EXERCISE A: Render everything in the listing, from its first line down to the line containing "building: (108, 458)", as a Markdown table with the columns n and Line. Leave out any blank lines.
::: GIVEN PASSAGE :::
5 15⁄16 × 6 7⁄8 in. (15.1 × 17.5 cm)
Recto, lower right, in pencil (faintly) R.V.R….n.
- Chain Lines:
- Vertical, 21 – 25 mm (21|22|22|24|25|23|25)
Nathaniel Hone, 1718 – 1784, London (Lugt 2793, his stamp, an eye, lower right); his sale, Hutchins, London, 7 – 14 February 1785; dealer, P. & D. Colnaghi, London, 1958; sale, Sotheby’s, New York, 26 January 2000, lot 27; Sheldon and Leena Peck, Boston (Lugt 3847); gift to the Ackland Art Musuem, inv. no. 2017.1.66.
Benesch 1960, 154, no. 58, fi g. 58; Benesch 1973, vol. 5, 309, no. 1153A, fi g. 1450; Peck 2003, 32 – 33, no. 7; Sciolla 2007, 173 – 74, under no. 135, fi g. 135a; Schatborn & Hinterding 2019, 262, no. D421a.
- Ackland Catalogue:
This drawing of a seated old man warming his hands by the fire might depict the biblical patriarch Tobit, whom Rembrandt represented in this manner on numerous occasions. Bundled in a long coat, house slippers, and a hat with ear flaps, the introspective figure reflects Rembrandt’s interest in expressing the complex inner lives of solitary figures during the early 1650s. Dissatisfied with his first rendition of the hands low against the man’s lap, Rembrandt moved them higher, applying white chalk or gypsum as a corrective medium that has since faded away. His frequent use of this method to edit his drawings reveals both the artist’s creative process and experimental working method.
::: SUPPLIED RECORDS :::
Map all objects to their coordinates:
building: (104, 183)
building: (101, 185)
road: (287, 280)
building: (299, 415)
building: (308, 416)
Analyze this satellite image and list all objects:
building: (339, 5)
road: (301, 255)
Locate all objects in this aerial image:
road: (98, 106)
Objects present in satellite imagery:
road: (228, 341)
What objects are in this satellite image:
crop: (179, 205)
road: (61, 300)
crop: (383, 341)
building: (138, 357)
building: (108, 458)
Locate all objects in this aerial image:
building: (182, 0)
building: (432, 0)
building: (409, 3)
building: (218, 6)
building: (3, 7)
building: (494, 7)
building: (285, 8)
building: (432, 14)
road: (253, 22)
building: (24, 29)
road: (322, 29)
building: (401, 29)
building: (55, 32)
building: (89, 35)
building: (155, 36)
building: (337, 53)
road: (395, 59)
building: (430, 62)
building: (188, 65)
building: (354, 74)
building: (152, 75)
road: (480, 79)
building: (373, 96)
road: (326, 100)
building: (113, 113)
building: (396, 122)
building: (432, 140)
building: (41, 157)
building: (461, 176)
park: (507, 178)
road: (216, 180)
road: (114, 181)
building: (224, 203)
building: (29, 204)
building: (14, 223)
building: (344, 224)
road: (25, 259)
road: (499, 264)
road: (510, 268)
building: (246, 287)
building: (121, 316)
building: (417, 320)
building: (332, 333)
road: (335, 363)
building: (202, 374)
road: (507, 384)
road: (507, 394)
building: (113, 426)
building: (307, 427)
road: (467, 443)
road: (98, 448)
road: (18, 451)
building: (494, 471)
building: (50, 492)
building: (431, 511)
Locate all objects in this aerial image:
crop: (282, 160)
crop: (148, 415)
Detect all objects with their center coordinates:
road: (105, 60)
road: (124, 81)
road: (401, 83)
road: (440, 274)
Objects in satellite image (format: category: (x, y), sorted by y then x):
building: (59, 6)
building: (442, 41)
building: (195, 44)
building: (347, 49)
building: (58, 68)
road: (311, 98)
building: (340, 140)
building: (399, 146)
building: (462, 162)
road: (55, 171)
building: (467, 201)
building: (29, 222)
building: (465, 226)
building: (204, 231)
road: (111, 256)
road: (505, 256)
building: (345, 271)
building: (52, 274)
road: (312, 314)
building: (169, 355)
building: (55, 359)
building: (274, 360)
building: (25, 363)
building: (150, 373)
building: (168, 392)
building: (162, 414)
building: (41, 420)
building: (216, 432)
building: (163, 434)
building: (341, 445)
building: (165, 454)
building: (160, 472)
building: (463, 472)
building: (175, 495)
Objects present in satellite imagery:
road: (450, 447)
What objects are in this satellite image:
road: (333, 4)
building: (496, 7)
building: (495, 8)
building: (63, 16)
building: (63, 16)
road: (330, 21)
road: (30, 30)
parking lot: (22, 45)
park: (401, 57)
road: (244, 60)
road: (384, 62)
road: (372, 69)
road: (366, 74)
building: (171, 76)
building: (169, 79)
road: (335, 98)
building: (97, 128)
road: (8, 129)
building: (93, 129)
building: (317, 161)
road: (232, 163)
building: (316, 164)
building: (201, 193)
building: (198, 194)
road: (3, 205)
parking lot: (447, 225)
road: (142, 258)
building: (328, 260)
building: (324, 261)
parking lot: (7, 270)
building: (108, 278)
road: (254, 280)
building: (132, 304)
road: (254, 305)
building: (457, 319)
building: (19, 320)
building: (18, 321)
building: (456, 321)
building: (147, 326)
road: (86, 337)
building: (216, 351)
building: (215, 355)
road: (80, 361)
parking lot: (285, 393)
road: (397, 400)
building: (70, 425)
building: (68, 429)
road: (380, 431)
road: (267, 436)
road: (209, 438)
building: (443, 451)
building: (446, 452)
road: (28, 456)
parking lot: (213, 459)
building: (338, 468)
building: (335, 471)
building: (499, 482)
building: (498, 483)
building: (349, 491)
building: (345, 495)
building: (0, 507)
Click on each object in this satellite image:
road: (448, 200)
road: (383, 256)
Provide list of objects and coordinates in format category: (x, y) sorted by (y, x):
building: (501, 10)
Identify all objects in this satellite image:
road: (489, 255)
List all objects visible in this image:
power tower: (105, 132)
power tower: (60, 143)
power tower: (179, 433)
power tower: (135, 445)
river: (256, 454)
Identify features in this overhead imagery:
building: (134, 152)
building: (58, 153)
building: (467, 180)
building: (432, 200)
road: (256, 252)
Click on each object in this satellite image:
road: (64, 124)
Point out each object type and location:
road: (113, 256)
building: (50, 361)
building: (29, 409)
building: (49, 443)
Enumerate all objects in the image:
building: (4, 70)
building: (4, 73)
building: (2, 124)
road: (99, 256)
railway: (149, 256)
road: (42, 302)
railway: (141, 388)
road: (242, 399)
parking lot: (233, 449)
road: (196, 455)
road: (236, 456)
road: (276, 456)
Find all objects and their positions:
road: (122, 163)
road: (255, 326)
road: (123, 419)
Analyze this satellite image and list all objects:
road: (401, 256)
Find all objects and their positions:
:::
EXERCISE B: Condense the paragraph of the catalogue entry that begins "This drawing of a seated old man" into a shorter paragraph that keeps its main facts.

PROBLEM SOLUTION A:
| n | Line |
|---|---|
| 1 | Map all objects to their coordinates: |
| 2 | building: (104, 183) |
| 3 | building: (101, 185) |
| 4 | road: (287, 280) |
| 5 | building: (299, 415) |
| 6 | building: (308, 416) |
| 7 | Analyze this satellite image and list all objects: |
| 8 | building: (339, 5) |
| 9 | road: (301, 255) |
| 10 | Locate all objects in this aerial image: |
| 11 | road: (98, 106) |
| 12 | Objects present in satellite imagery: |
| 13 | road: (228, 341) |
| 14 | What objects are in this satellite image: |
| 15 | crop: (179, 205) |
| 16 | road: (61, 300) |
| 17 | crop: (383, 341) |
| 18 | building: (138, 357) |
| 19 | building: (108, 458) |

PROBLEM SOLUTION B: The drawing shows a seated old man warming his hands by the fire, possibly the biblical patriarch Tobit, whom Rembrandt often depicted this way. The figure wears a long coat, house slippers, and a hat with ear flaps. This introspective figure reflects Rembrandt's interest in the inner lives of solitary figures during the early 1650s. Rembrandt first drew the hands low against the man's lap, then moved them higher. He covered the first version with white chalk or gypsum, which has since faded. His frequent use of this correction method shows his creative process and experimental way of working.